• Given exercise 1: Can you rewrite the paragraph of the project summary that begins "The overall aim of this project" more briefly while keeping its main facts?

start Source extract

Mathematical Modelling of Ensemble Classifier Systems via Optimization of Diversity- Accuracy Trade off

Final Report Summary - OPT-DIVA (Mathematical Modelling of Ensemble Classifier Systems via Optimization of Diversity- Accuracy Trade off)

The overall aim of this project is to develop novel and effective ensemble classifier systems via the optimization of diversity and accuracy trade off. In this study the following key scientific objectives have been addressed:

1) Improvement of Ensemble classifier systems considering accuracy diversity trade-off via novel optimization schemes in Task 1
2) Reduction of time complexity of model selection in Task 2 and 3
3) Generalisation of overall model for heterogeneous data and experimental comparison for classification of facial expressions in Task 4 and 5.

end Source extract

• Given exercise 2: Show every line in the records that contains the string "major".

start Supplied entries

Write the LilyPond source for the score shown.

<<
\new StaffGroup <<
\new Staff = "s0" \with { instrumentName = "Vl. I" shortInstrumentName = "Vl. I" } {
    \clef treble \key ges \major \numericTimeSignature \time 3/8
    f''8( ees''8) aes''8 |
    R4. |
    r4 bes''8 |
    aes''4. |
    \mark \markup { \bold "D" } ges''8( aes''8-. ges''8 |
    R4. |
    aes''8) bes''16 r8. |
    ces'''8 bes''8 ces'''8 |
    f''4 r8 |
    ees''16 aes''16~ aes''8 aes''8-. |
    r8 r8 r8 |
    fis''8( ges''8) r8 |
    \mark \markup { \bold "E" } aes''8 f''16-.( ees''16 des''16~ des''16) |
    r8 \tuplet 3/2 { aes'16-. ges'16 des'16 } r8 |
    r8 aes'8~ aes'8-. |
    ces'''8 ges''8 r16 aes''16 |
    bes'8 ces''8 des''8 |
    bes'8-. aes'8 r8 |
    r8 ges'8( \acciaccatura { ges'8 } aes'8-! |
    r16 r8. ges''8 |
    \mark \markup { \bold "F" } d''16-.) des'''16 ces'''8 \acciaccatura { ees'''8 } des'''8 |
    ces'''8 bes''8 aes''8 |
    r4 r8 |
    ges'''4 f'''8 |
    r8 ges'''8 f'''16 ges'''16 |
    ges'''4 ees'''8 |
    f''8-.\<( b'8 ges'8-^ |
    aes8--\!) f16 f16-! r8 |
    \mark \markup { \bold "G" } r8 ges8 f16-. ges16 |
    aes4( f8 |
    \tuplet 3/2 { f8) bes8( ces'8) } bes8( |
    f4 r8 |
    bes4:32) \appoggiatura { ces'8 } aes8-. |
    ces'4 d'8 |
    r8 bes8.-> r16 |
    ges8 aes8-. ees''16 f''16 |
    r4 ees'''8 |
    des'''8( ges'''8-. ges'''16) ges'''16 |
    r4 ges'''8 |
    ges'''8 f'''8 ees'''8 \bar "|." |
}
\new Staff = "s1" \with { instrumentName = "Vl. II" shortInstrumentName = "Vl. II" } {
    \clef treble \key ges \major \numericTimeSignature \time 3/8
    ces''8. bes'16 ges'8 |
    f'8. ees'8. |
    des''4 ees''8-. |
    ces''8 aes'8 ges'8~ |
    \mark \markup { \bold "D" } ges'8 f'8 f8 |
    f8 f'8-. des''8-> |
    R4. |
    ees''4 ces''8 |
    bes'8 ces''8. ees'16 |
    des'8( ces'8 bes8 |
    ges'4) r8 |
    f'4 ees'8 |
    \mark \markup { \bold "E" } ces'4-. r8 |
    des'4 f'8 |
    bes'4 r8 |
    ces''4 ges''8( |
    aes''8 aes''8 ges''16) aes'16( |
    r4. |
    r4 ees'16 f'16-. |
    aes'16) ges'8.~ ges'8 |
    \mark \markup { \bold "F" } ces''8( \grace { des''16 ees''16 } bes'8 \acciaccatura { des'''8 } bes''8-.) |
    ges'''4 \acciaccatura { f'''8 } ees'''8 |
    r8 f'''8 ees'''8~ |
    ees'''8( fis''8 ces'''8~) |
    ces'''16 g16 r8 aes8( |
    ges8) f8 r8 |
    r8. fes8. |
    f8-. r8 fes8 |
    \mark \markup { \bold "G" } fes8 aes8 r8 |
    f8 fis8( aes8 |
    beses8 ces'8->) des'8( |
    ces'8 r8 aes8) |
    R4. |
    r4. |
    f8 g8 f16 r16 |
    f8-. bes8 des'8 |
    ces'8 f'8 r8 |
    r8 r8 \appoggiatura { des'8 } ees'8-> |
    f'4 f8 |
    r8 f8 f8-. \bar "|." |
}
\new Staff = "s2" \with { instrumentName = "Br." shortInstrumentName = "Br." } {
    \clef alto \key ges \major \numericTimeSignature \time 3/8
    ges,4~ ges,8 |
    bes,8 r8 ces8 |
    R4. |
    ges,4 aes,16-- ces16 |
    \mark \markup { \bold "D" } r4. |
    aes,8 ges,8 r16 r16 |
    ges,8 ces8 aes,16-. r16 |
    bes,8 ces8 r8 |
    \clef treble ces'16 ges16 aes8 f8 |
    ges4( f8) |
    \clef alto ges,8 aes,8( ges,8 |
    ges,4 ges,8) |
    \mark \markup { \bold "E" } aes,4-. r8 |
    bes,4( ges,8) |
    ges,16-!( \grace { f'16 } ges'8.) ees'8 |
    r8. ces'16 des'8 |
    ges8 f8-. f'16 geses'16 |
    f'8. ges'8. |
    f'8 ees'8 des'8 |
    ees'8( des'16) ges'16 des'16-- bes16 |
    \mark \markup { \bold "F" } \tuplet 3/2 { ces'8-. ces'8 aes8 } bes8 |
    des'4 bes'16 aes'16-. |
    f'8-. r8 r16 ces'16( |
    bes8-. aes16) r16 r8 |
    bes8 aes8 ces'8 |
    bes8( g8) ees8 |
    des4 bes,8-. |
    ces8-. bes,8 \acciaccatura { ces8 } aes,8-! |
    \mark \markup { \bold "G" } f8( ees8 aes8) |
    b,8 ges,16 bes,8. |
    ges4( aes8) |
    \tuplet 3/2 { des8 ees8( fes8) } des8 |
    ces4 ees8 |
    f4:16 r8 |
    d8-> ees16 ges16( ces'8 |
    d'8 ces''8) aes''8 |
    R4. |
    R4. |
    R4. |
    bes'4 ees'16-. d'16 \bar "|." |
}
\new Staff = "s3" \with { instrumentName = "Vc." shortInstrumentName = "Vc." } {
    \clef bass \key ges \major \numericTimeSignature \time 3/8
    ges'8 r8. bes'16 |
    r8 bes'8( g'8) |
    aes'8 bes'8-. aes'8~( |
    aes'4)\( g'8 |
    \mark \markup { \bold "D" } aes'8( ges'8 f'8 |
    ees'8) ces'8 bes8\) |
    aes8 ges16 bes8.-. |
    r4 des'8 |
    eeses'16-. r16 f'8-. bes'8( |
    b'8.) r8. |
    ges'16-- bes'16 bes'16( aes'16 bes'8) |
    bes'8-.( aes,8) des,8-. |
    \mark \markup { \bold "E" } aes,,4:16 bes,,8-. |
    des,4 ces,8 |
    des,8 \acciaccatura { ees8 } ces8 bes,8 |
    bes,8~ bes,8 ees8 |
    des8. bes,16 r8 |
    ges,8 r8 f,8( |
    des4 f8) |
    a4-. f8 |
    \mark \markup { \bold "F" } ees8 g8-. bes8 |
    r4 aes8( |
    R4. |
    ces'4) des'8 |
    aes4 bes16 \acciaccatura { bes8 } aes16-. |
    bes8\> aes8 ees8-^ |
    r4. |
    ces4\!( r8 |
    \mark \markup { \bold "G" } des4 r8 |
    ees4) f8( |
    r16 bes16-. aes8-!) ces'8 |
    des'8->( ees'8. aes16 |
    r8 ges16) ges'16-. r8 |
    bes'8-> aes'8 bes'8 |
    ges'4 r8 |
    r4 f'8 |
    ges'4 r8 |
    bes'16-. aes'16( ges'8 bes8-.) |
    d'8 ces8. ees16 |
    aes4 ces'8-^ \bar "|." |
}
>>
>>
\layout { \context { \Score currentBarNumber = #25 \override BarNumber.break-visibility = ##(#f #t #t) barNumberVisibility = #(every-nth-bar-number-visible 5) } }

end Supplied entries

• Correct result 1: The project set out to build new, effective ensemble classifier systems by optimizing the trade-off between diversity and accuracy, and it addressed a set of key scientific objectives.

• Correct result 2:
    \clef treble \key ges \major \numericTimeSignature \time 3/8
    \clef treble \key ges \major \numericTimeSignature \time 3/8
    \clef alto \key ges \major \numericTimeSignature \time 3/8
    \clef bass \key ges \major \numericTimeSignature \time 3/8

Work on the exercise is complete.